Avoiding confrontation of the issue is not a solution, because unsatisfactory contract terms left untouched may gradually start to undermine the value of the contract to one party, then ultimately to both. On the other hand, piling in with aggressive demands for changes to terms can damage the relationship, risk the contract and threaten to wreak havoc in the client company’s entire business. The stakes are high.
A billion-dollar question (sometimes quite literally) in commercial arrangements of this scale and nature is ‘How well does the contract contemplate future change?’
Variation of contracts is not unusual but they generally require the agreement of both parties. And where this discussion gets tricky, for all the reasons set out above, what mechanism does the contract provide for sorting out the differences? Often a disputes clause will do little more than set out which forum is to govern any disagreements, ie whether an English or Scottish court. But as discussed already, when it comes to the type of contracts we are examining here, we are not concerned with a fight created by one party trying to pull out because the contract is suddenly less attractive (maybe citing force majeure).
Rather, the scenario is about addressing change, sorting out differences in a way that enhances the contract, protects the relationship between the parties and ensures it continues to deliver value to both moving forward.
A balancing act needs to be achieved, not just between the parties, but also between competing and complementary interests. So mediation, or some other form of ADR, may be a much more appropriate tool, enabling a ‘focussed and direct’ discussion about changes that one or other party needs to make to the contract given the new or moving context, at the same time as supporting an ongoing profitable relationship.

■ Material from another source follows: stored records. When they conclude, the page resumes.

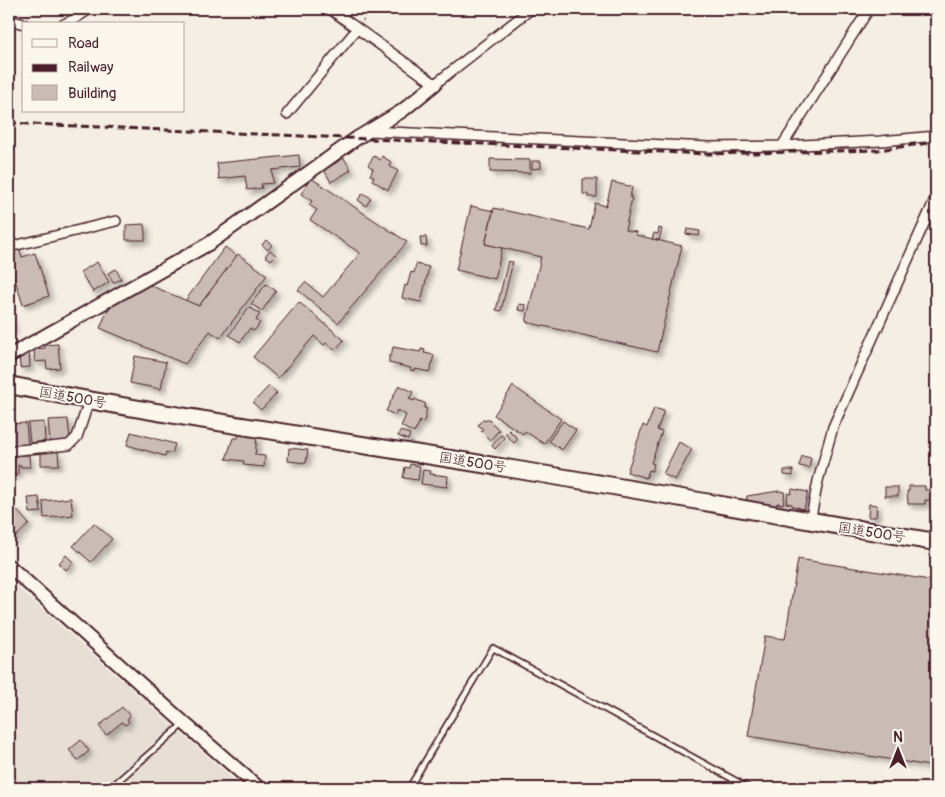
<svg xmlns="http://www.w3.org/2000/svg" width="945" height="797" viewBox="0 0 945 797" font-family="Pangolin,'Klee One',sans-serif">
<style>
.built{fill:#e7dfd6}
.building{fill:#cabbb6;stroke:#4a1f2b;filter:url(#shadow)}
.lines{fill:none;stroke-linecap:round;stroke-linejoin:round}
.lane-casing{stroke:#4a1f2b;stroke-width:8}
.street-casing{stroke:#4a1f2b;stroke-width:12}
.secondary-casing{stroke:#4a1f2b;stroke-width:16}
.highway-casing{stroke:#4a1f2b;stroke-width:20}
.path{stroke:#4a1f2b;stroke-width:2;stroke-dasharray:1 4;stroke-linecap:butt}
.lane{stroke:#fbf7ec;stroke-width:4.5}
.street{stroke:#fbf7ec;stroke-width:9}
.secondary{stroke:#fbf7ec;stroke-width:12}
.highway{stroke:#fbf7ec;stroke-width:16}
.rail{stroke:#4a1f2b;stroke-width:3;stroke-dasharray:8 4;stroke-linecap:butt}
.labels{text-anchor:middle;stroke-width:4;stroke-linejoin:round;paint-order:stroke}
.street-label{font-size:14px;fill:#4a1f2b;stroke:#fbf7ec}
</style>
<defs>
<filter id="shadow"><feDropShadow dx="4" dy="4" stdDeviation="2.5" flood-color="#0004"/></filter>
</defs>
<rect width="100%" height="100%" fill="#f4eee4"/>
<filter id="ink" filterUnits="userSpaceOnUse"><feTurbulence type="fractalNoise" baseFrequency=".02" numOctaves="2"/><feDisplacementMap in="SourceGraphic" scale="10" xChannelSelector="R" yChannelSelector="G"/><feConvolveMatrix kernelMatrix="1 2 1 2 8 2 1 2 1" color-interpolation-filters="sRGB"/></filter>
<g filter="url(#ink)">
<path class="built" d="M9,580l234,208h-234z"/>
<g class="building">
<path d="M299,155l1,12 -28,3 1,13 -12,1 1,4 -15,2 -2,-14 -26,3 -2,-16z"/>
<path d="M374,156l6,4 2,-4 9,6 -2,4 9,5 -10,19 -16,-10 2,-3 -4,-2 3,-6 -5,-4z"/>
<path d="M344,158l7,12 -20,12 -7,-12z"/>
<path d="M490,159l40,1v13l-40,-1z"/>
<path d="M532,161h9v7l-9,1z"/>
<path d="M311,178l96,64 -69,81 -40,-33 7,-8 18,15 37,-44 -50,-33 7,-10 -8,-5 3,-4 -11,-7z"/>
<path d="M583,179h14v18h-9v-3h-5z"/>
<path d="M612,182l20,5 -2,11h2l-7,32 11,2v3l46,11 -25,106 -131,-30 15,-65 -56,-13 9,-36 95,21 6,-26 11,3z"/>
<path d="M363,193l8,5 -5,8 -8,-6z"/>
<path d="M471,206l22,5 -8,33 17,4 -7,31 -39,-9z"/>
<path d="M145,224v16h-19v-15z"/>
<path d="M659,228l3,1 -3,11 -7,-1 2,-6 4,1z"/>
<path d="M687,229l13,2 -1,5 -13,-2z"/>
<path d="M420,237h6l1,9h-6z"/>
<path d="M266,240l6,5 -4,5 -6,-5z"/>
<path d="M19,247l3,10 13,-4 14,43 -26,9 -14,-44v-11z"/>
<path d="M225,247l12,9 -38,50 -14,-5z"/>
<path d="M270,250l6,5 -5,5 -6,-4z"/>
<path d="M238,254l29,21 -47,63 -10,-7 -25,33 -85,-36 8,-19 37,-26 54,23z"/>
<path d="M508,261l5,1 -12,49 -5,-1z"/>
<path d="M97,262l12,20 -16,10 -13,-20z"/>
<path d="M416,264l13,3 -8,35 -19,-4 3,-13 2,1 4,-14 3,1z"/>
<path d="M116,269l5,10 -8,4 -5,-10z"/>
<path d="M266,284l10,7 -14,20 -11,-7z"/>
<path d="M299,302l45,38 -9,10 -9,-7 -2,2 -10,-9 -36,42 -25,-21z"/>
<path d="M519,304l7,1 -1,6 -7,-1z"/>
<path d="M249,307l11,7 -4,6 4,3 -6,8 -4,-3 -10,14 -11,-7z"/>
<path d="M9,313l5,16 -5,2z"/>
<path d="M58,344l2,24 -13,1 -1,-8 -11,1 -1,-13 11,-1v-3z"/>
<path d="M393,347l27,5 1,-3 4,1 -1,3 10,2 -4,17 -15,-3v2l-5,-1 1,-2 -22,-5v-8l2,1z"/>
<path d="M19,352h10l1,15 -10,1z"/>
<path d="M135,356l31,6 -5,27 -31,-6z"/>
<path d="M399,385l14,7 -4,7 5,2 1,-2 11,5 -2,4 3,1 -2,5 2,1 -4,7 -3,-1 -6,12 -13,-7 5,-11 -9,-5 -2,5 -9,-4z"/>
<path d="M269,386l8,7 -16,17 -8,-7z"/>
<path d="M513,386l48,33 -17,25 -19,-13 -2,3 -29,-19z"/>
<path d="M654,408l10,3 -7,19 5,2 -11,31 3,1 -2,7 -3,-1 -3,8 -19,-6 16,-47 4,2z"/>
<path d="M68,419l2,21 -20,2 -2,-22z"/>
<path d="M483,419l2,2 3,-2 11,11 -9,10 -9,-9 2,-2 -5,-4z"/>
<path d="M563,421l13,9 -14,20 -13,-9z"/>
<path d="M44,422l1,19 -15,2 -2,-20z"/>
<path d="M26,423l2,24 -16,1 -2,-24z"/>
<path d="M509,430l9,9 -4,4 -9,-9z"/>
<path d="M400,431l10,3 -2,6 -10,-4z"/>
<path d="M131,432l44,12 -3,10 -6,-2 -1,4 -38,-11z"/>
<path d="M239,434l18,2 -2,19 10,1 -1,11 -21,-2 1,-4 -18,-2 7,-21h5z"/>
<path d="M501,435l4,3 -10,11 -3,-3z"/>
<path d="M679,442l13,7 -17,31 -12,-6z"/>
<path d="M289,448l19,2 -2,13 -18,-2z"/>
<path d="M58,451l1,14h-18v-13z"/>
<path d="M29,455l1,12h-9v-2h-3v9l-9,1v-19z"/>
<path d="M802,456l9,2 -2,10 -10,-2z"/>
<path d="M410,464l10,2 -2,14 -15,-2 2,-11 4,1z"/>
<path d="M423,470l8,1 -1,3 18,2 -1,11 -26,-3z"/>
<path d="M784,470h9v6l-9,-1z"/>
<path d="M909,486h16v4h6v10h-6v4h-17l-1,-13h2z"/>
<rect x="885" y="487" width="13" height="9"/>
<path d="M792,489l16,3 -4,17 -12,-3v-2l-6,-1 2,-10 3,1z"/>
<path d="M779,491l6,1 -2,12 -6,-1 -1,5 -30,-5 1,-7z"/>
<path d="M39,497l2,15 -11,1 -2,-15z"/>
<path d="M71,498l2,17 -29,3 -1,-17z"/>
<path d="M869,504l8,1 -1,12h-8z"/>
<path d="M14,507l15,17 -20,19v-31z"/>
<path d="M94,523l18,16 -21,23 -18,-16z"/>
<path d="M66,555l7,7 -7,8 -7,-7z"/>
<path d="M798,559l138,22v186l-188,-31 17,-100 20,3z"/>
<path d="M122,707l8,9 -3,3 2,3 -4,3 -3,-3 -16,13 -7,-9z"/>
<path d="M81,740l8,11 -11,9 -9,-10z"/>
</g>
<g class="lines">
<g class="lane-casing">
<g id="lane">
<path d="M110,788l72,-63"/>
<path d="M409,788l84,-140 256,140"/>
</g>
</g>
<g class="street-casing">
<g id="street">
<path d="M330,9l105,75 96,-75"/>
<path d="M9,20l15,4"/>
<path d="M64,24l7,-3 19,-12"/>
<path d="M287,114l70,-85"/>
<path d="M370,131l339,16 73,-1 99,-5 55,-5"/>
<path d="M782,146l87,-137"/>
<path d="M9,247l107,-26"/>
<path d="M9,451l60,-6 8,-8 12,-36"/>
<path d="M810,522l8,-41 15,-54 103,-230"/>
</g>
</g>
<g class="secondary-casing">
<g id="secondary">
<path d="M9,356l201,-113 147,-105 45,-27 33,-27"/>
<path d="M9,566l175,157 75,65"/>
</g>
</g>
<g class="highway-casing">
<path id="highway" d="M9,385c167,33 335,56 503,84 142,23 283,50 424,73"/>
</g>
<path class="path" d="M363,21l9,-12"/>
<use href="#lane" class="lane"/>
<use href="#street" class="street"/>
<use href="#secondary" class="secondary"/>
<use href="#highway" class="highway"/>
<path class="rail" d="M9,123l698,31 171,-4 58,-8"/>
</g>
</g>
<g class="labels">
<g class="street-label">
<text transform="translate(73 397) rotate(10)" y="5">国道500号</text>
<text transform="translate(473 462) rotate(9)" y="5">国道500号</text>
<text transform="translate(872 532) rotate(9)" y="5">国道500号</text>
</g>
</g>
<rect width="945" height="797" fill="none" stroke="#fbf7ec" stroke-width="30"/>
<rect x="15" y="15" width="915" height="767" fill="none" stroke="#4a1f2b" stroke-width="2" filter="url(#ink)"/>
<rect x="22" y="22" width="162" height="90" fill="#fbf7ec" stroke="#b4a19f"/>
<rect x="32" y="39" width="25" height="8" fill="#fbf7ec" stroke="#b4a19f"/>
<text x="68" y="48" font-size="15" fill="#4a1f2b">Road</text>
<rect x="32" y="64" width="25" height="8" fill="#4a1f2b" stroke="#b4a19f"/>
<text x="68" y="72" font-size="15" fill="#4a1f2b">Railway</text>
<rect x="32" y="85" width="25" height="15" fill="#cabbb6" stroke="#b4a19f"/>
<text x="68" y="98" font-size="15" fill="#4a1f2b">Building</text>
<g transform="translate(898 750)" stroke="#fbf7ec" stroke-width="4" paint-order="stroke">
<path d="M0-4L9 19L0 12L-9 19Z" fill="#4a1f2b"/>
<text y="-8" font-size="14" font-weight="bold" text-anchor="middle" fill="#4a1f2b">N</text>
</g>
</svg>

There are a number of points that are useful to include either in negotiations leading up to the signing of a contract, or in the wording of the contract itself:
• Both parties should be encouraged to take time at the outset to consider and discuss what should happen in the event of a number of different future scenarios.
• A ‘roadmap’ could even be discussed and documented, reflecting the parties’ shared view of how these different imagined scenarios could develop through the term of the contract. That could include how to deal with dispute resolution and whether to agree at the outset to attempt to mediate any disputes.
• Careful thought needs to be given to how the contract balances providing sufficient
flexibility for the future, at the same time as providing clarity and certainty, eg to avoid arguments about deliverables.
• The contract could include specific provisions encouraging both parties to flag situations that could predicate a change scenario and start a conversation early.
• Parties should be encouraged to take time throughout the life of the contract to invest in the relationship, perfect their communication and establish a mutually beneficial partnership that both acknowledge. The aim is to develop a habit of working together to find win:win solutions when faced with challenges.
• Accept that even the best drafted contract will not address all matters that arise in the future, so relationship is key. Parties may need to call on each other’s goodwill to achieve the flexibility they need when the time comes. That way everybody wins.
No-one has a crystal ball – and as the saying goes, predicting the future is a mug’s game. But thinking ahead, planning, working through multiple imagined scenarios, and doing all this together with a contracting party in open collaboration, at the start of a commercial venture, can do a lot to protect positions and save aggravation when the future changes.